● Assigned task
After finding "Carga Horária: 30" in the material below, output its line and every line after it through the last, exactly, but not the pictures.

● Data to examine
────────────────
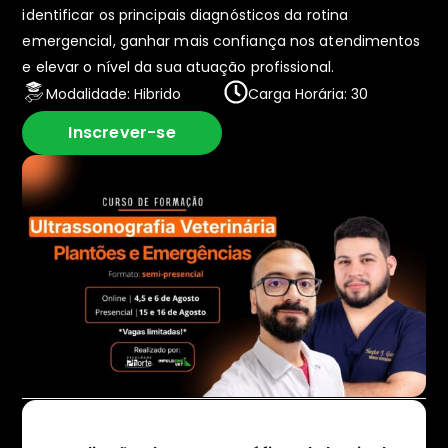
identificar os principais diagnósticos da rotina
emergencial, ganhar mais confiança nos atendimentos
e elevar o nível da sua atuação profissional.
Modalidade: Hibrido
Carga Horária: 30
Inscrever-se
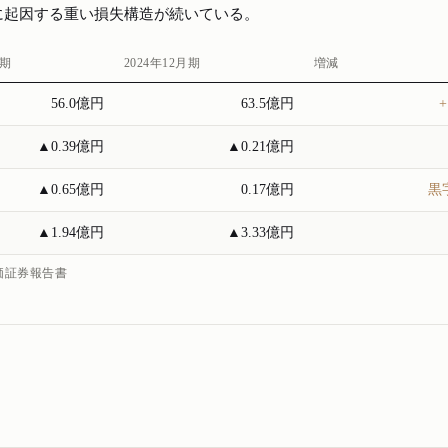
に起因する重い損失構造が続いている。
月期
2024年12月期
増減
56.0億円
63.5億円
+
▲0.39億円
▲0.21億円
▲0.65億円
0.17億円
黒
▲1.94億円
▲3.33億円
有価証券報告書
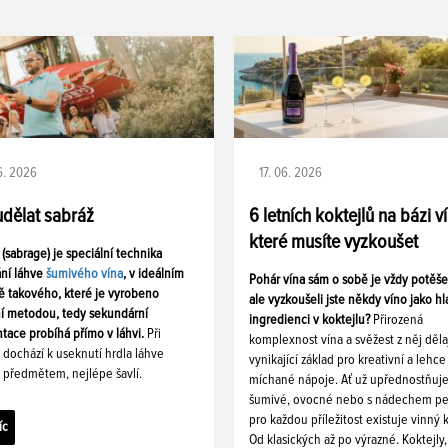
06. 2026
17. 06. 2026
udělat sabráž
6 letních koktejlů na bázi v
které musíte vyzkoušet
 (sabrage) je speciální technika
ání láhve
šumivého vína
, v ideálním
Pohár vína sám o sobě je vždy potěš
ě takového, které je vyrobeno
ale vyzkoušeli jste někdy víno jako hl
ní metodou, tedy sekundární
ingredienci v koktejlu?
Přirozená
tace probíhá přímo v láhvi.
Při
komplexnost vína a svěžest z něj děla
i dochází k useknutí hrdla láhve
vynikající základ pro kreativní a lehce
 předmětem, nejlépe šavlí.
míchané nápoje. Ať už upřednostňuj
šumivé, ovocné nebo s nádechem pe
pro každou příležitost existuje vinný k
íc
Od klasických až po výrazné. Koktejly,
────────────────
● Result
Carga Horária: 30
Inscrever-se
に起因する重い損失構造が続いている。
月期
2024年12月期
増減
56.0億円
63.5億円
+
▲0.39億円
▲0.21億円
▲0.65億円
0.17億円
黒
▲1.94億円
▲3.33億円
有価証券報告書
06. 2026
17. 06. 2026
udělat sabráž
6 letních koktejlů na bázi v
které musíte vyzkoušet
 (sabrage) je speciální technika
ání láhve
šumivého vína
, v ideálním
Pohár vína sám o sobě je vždy potěš
ě takového, které je vyrobeno
ale vyzkoušeli jste někdy víno jako hl
ní metodou, tedy sekundární
ingredienci v koktejlu?
Přirozená
tace probíhá přímo v láhvi.
Při
komplexnost vína a svěžest z něj děla
i dochází k useknutí hrdla láhve
vynikající základ pro kreativní a lehce
 předmětem, nejlépe šavlí.
míchané nápoje. Ať už upřednostňuj
šumivé, ovocné nebo s nádechem pe
pro každou příležitost existuje vinný k
íc
Od klasických až po výrazné. Koktejly,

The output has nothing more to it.